The name, "velcro," combines two French words, velours ("velvet") and crochet ("small hook"). A velcro fastener comprises two strips made of nylon; one strip is dense with thousands of tiny hooks and the other has tiny loops for the hooks to catch.

Sticky Notes/Post-its 

From About.com .

Post-it notes may have been a God-send... literally. In the early 1970s, Art Fry was in search of a bookmark for his church hymnal that would neither fall out nor damage the hymnal. Fry noticed that a colleague at 3M, Dr. Spencer Silver, had developed an adhesive that was strong enough to stick to surfaces, but left no residue after removal and could be repositioned. Fry took some of Dr. Silver's adhesive and applied it along the edge of a piece of paper. His church hymnal problem was solved!

Fry soon realized that his "bookmark" had other potential functions when he used it to leave a note on a work file, and co-workers kept dropping by, seeking "bookmarks" for their offices. This "bookmark" was a new way to communicate and to organize. 3M Corporation crafted the name Post-it note for Fry's bookmarks and began production in the late '70s for commercial use.

In 1977, test-markets failed to show consumer interest. However, in 1979 3M implemented a massive consumer sampling strategy, and the Post-it note took off. Today, we see Post-it notes peppered across files, computers, desks, and doors in offices and homes throughout the country. From a church hymnal bookmark to an office and home essential, the Post-it note has colored the way we work.

A Slinky

From enotes.com .

The Slinky was invented by Philadelphia engineer Richard T. James in the mid-1940s. The Slinky is a toy made of a steel or plastic coil that tumbles smoothly down a flight of stairs.

It wasn't James's intention to create a toy. The Slinky was actually the result of a failed attempt to produce an anti-vibration device for ship instruments—something that would absorb the shock of waves. When James accidentally knocked one of his steel spirals off a shelf, he saw it literally crawl, coil by coil, to a lower shelf, onto a stack of books, down to the tabletop, and finally come to rest, upright, on the floor.

James' wife, Betty, saw its potential as a toy and named it "slinky." Betty and Richard James founded James Industries in 1948 to market the toy Slinky.
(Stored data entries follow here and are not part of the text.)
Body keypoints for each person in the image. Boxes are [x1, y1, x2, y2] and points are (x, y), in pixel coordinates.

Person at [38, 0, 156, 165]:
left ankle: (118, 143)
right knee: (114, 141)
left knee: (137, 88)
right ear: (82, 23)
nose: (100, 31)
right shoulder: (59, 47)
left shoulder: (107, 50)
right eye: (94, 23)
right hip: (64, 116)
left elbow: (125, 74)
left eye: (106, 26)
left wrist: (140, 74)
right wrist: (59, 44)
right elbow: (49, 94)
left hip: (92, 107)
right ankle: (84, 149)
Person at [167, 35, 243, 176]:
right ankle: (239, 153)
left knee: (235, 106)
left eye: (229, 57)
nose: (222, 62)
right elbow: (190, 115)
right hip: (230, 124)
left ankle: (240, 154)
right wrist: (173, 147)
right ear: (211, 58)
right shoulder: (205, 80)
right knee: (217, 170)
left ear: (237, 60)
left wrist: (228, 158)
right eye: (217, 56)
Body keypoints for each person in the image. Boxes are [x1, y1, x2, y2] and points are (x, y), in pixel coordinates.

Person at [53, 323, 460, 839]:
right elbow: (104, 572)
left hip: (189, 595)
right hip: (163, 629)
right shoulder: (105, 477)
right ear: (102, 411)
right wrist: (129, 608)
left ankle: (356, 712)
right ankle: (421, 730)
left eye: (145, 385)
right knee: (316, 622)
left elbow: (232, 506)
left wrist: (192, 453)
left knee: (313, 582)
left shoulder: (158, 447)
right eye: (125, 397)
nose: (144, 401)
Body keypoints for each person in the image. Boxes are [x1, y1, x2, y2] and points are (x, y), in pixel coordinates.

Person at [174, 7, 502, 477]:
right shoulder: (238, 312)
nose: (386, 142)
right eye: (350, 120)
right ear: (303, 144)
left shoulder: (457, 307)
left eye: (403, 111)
A Floating Bar of Ivory Soap

From About.com: Inventors .

A soap maker at the Procter and Gamble company had no idea a new innovation was about to surface when he went to lunch one day in 1879. He forgot to turn off the soap mixer, and more than the usual amount of air was whipped into the batch of pure white soap that the company sold under the name The White Soap. Fearing he would get in trouble, the soap maker kept the mistake a secret and packaged and shipped the air-filled soap to customers around the country. Soon customers were asking for more "soap that floats." When company officials found out what happened, they turned it into one of the company's most successful products, Ivory Soap.